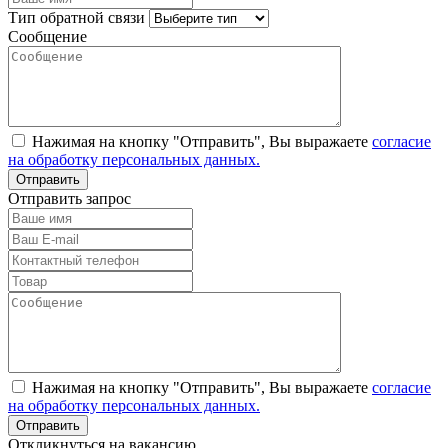
Тип обратной связи
Сообщение
Нажимая на кнопку "Отправить", Вы выражаете
согласие
на обработку персональных данных.
Отправить запрос
Нажимая на кнопку "Отправить", Вы выражаете
согласие
на обработку персональных данных.
Откликнуться на вакансию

_Task item_
Repeat the text from the data above word for word, leaving the pictures out of your answer.

_Response to the task_
Тип обратной связи
Сообщение
Нажимая на кнопку "Отправить", Вы выражаете
согласие
на обработку персональных данных.
Отправить запрос
Нажимая на кнопку "Отправить", Вы выражаете
согласие
на обработку персональных данных.
Откликнуться на вакансию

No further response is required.